At 08:38 AM 1/18/2006, you wrote:
>From: Robert Meuser <Robertm at broadcast.net>
>Subject: Re: [BC] Mono Expands on the FM Band
>To: "Broadcasters' Mailing List" <broadcast at radiolists.net>
>Message-ID: <43CDF2AC.30409 at broadcast.net>
>Content-Type: text/plain; charset=ISO-8859-1; format=flowed
>
>Dave
>
>You should discuss the vsb ssb FM stereo issue with Bob Orban as I know he 
>has
>run the numbers and they are not really favorable. As for the implementation
>part, it sounds like Motorola AM Stereo.
>
>R
>
>Hershberger, Dave wrote:
> >>  A old time engineer told me that the FCC made a major
> >>mistake in choosing
> >>the GE/Zenith FM stereo system over the Murray Crosby system.
> >>  The Murray
> >>Crosby system worked better and had much less hiss at low
> >>signal levels but
> >>it was opposed by broadcasters because it interfered with
> >>67-Khz SCA music
> >>services which was a major revenue source for FM broadcasters
> >>at the time.
> >>A short-sighted decision I think in retrospect.
> >>
> >>-Nat
> >>

I computed the composite waveform of a single-channel-only FM stereo 
modulation that assumed single sideband operation of the subchannel. It 
turns out that you lose the left/right interleaving property that the 
current DSB system has (the composite is not longer equivalent to 
alternately sampling the L and R channels at 38 kHz), and the peak 
modulation increases if you hold the level of one channel constant while 
decreasing the level of the other channel. To constrain the composite peak 
modulation to a maximum value, this would require turning down the peak 
levels of the L and R channels and would reduce the S/N advantage obtained 
by not using the 38-53 kHz region. I didn't compute whether S/N is gained 
or lost when both of these effects are taken into account.
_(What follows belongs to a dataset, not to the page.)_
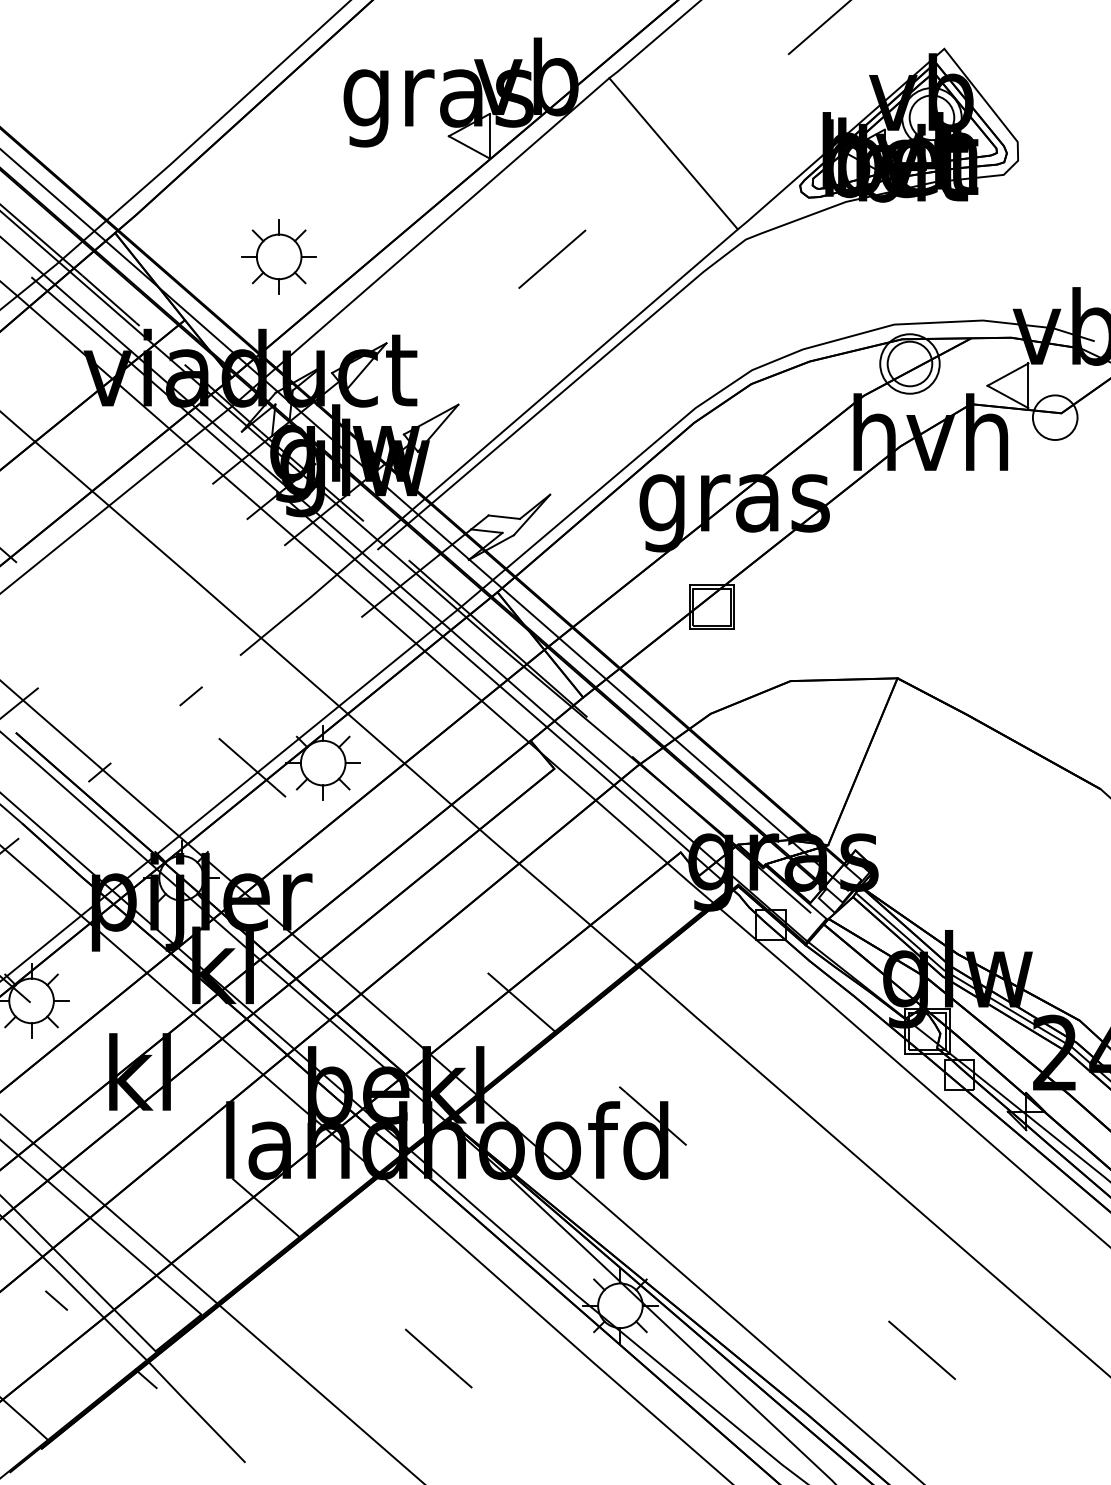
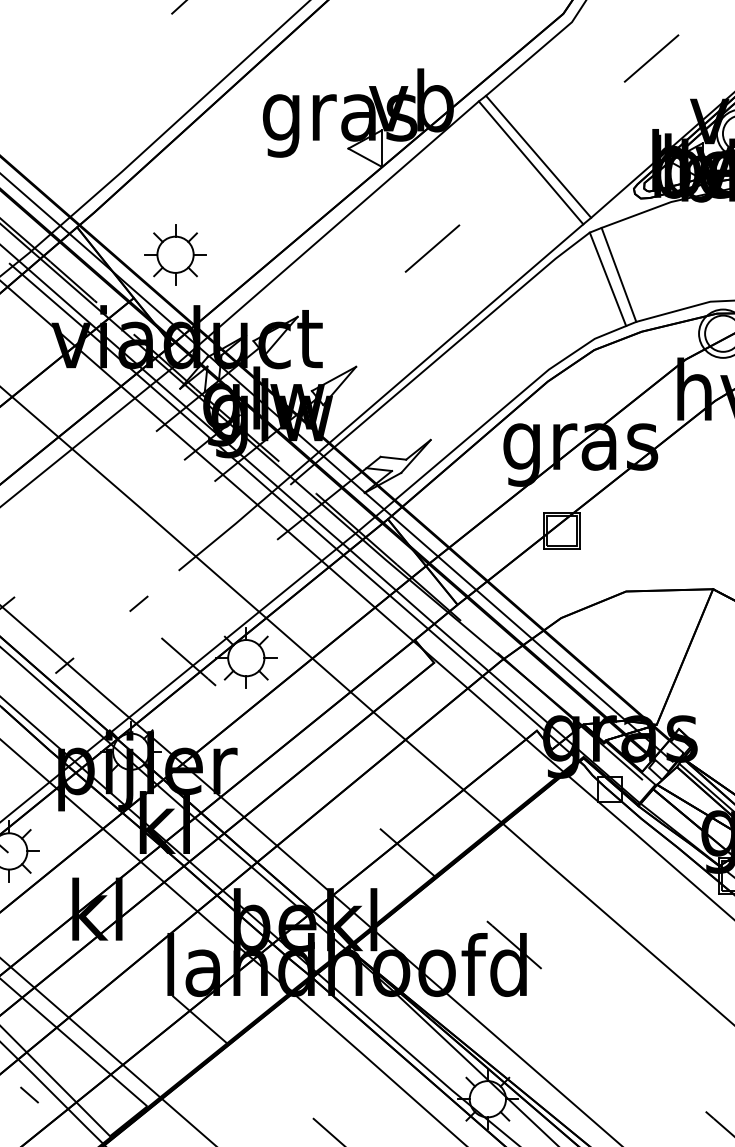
line: (682, 146) -> (538, 156), added
part: (278, 256) -> (174, 254), moved
line: (781, 291) -> (618, 274), added
line: (767, 296) -> (607, 278), added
Another practical problem is that the Hilbert transform filter needed to do 
this in a maximally phase-linear way on the TX end would end up adding 
considerable delay to the transmission, assuming that the HT pair consists 
of an FIR filter and a delay line. The length of the HT filter required to 
cover 30-15,000 Hz with acceptably low error is thousands of taps, and if 
you used FFT techniques to compute it, this would reduce the computational 
load at the expense of even more throughput delay. This would make off-air 
monitoring impractical through talent headphones. At the receiver, you 
could use a nonlinear phase HT pair to reduce cost, but this would build 
phase distortion into the system. In a digiceiver, you could prevent phase 
distortion at the cost of burning considerable DSP power, the minimization 
of which would add yet more throughput delay to the system.

One of the big advantages of the current system is that the DSB suppressed 
carrier modulator requires no filtering at all at the TX and only modest 
filtering at the RX to remove high frequency images. This makes the system 
capable of very low throughput delay.

Bob Orban